More details are out on the plans to pile taller buildings onto the southeast corner of Richmond and Buffalo Speedway that Swamplot reported on last week: PM Realty, which earlier this month bought the 5-acre site and the 5-story Solvay America office building that sits on the southern portion of it, plans to build the 18-story office tower pictured above on the park-like portion at the north end of the property — leaving in place a bank of oaks facing Richmond, as shown in this view, from the northwest:


There’s space for a restaurant on the ground floor of the 400,000-sq.-ft. new building, presumably facing those trees. And a terrace will sit on top of the adjacent 7-level parking garage. But the renderings don’t show the existing Solvay building at 3333 Richmond. And that hints at PM Realty’s plans for the 1992 structure after construction is complete and Solvay moves into 2 floors or so of the new building: demolition.

That’ll make room for the 20-story tower the company plans next, for the southern half of the site. The bottom half of the tower would be a hotel; 250 “high end” apartments would sit on top.

Renderings: Elkus Manfredi Architects, via PM Realty. Photo: Cushman & Wakefield (pdf)

10 Comment

  • From the aerial, it looks like they’ll keep most of the trees in the denser part by the corner. The building and parking garage will occupy most of the open area and existing building site.

  • wow, impressed the building is set back from the street allowing for green space, plus it is pushed to the side so it doesn’t directly block views Metropole sells in it’s tower…. Could this be a sign developers are thinking again?

  • it’s a “fluid site plan”. basis development. green space is only worth it if it drives those $25 rents to $28 — and then you have to maintain it, patrol it, have a dude pick up the cigarette butts from the staff…and Heaven forbid you have some kid rolling around on his skateboard, cracks his head, and realizes his lawyer knows how to use Westlaw and find out who PM’s money partner is…

    The city wouldn’t even take this back, is my guess.

  • This thing looks like the love child between the new BBVA and any of the old BMC campus buildings. Wish they had chosen the morning after pill…

  • What’s up with this trend of designing office buildings in Houston with 2 types of fascias? Specifically, glass curtain wall on one part, and concrete/glass on the other. It is part of the design at the new Compass Bank building on Post Oak, and they are doing the same thing at the Skansa tower on 610 and Hidalgo. Looks like design by committee.

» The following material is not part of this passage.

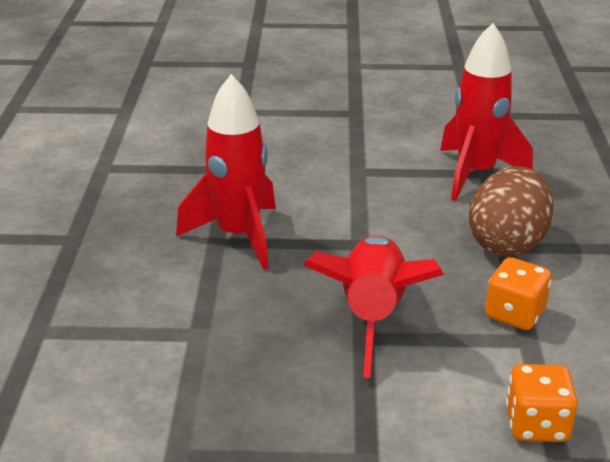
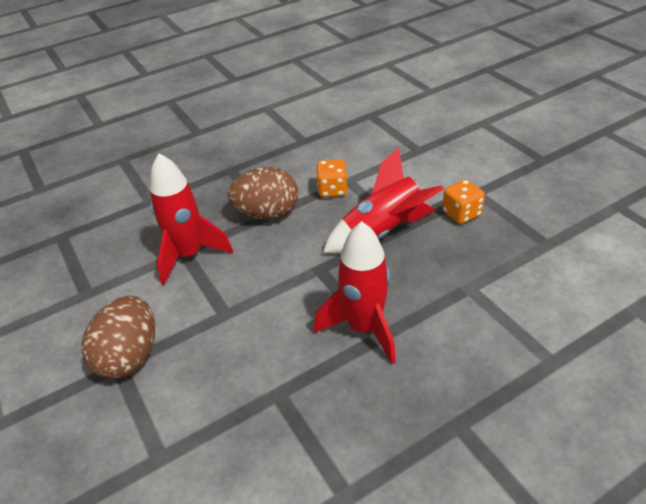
camera: 120 degrees left, 10 degrees up
orange dice [506,364,578,442] -> orange dice moved to [442,179,485,224]
none -> brown egg [81,296,155,379]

  • It is nice that they intend to keep a few trees; however, ShadyHeightster is correct. When will architecture be re-introduced to the buildings that are currently going up in Houston. Where is the innovation and creativity that has defined Houston’s skyline, oh yea, Gerald Hines is not doing this project.

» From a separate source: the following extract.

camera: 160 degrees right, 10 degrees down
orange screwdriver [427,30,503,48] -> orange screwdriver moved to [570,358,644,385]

  • The Skanska building is a podium style building meaning there is a lobby on the first floor with parking sandwiched between it and the tenant space. The precast you see is actually parking decks facing the freeway and the Post Oak side of the garage is clad in glass to match the tenant floors above. This is a great strategy on tight sites. Its nothing new, you just need to look a little harder when you go by the building to realize what is actually going on.

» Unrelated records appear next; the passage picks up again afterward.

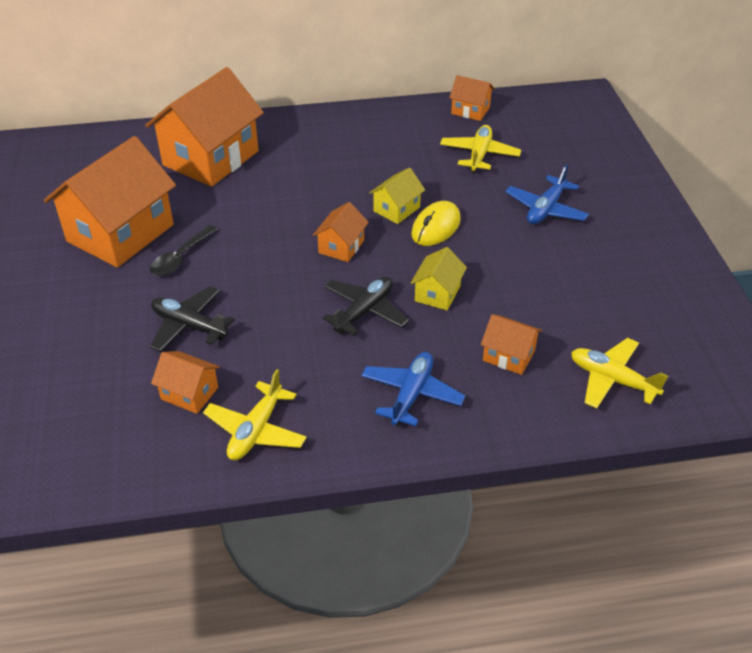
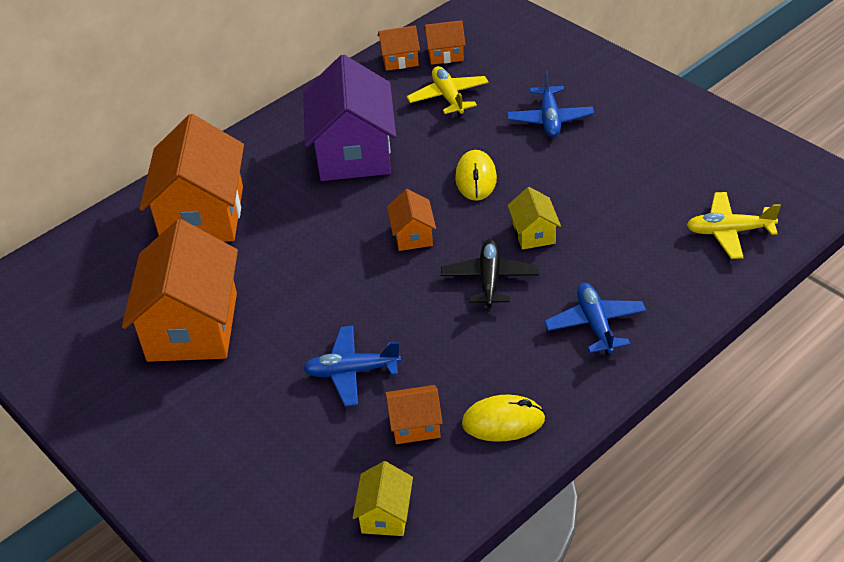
camera: 30 degrees left, 0 degrees up
black spoon [150,225,218,276] -> none
black plane [150,286,235,352] -> blue plane [303,326,401,407]
yellow plane [203,369,307,460] -> yellow mouse [462,395,545,442]
yellow house [369,168,425,224] -> yellow house moved to [353,461,413,536]
orange house [481,314,542,375] -> orange house moved to [424,20,466,65]
none -> purple house [303,54,396,181]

    As far as the mix of precast and glass, I assume the developers are choosing to go with a mix of cladding in order to meet budget constraints and energy code issues. In order to meet the newly adopted energy code on a full curtain wall building you have to pay a premium for efficient glass, thus making the feasibility of said design more expensive. Some developers actually like the look of a precast building and want a design incorporating both. Personally I think the BBVA building does a good job of mixing the materials. The jury is still out on the new building in this article.

    BTW its a facade, not a fascia…

  • It’s nice to see a high rise going up.

  • Thanks for providing insight n8ball. I did forget how much energy standards have changed, even in the last decade.

  • Thank you n8ball. Clearly objective information without an obvious axe to grind. Very helpful & informative.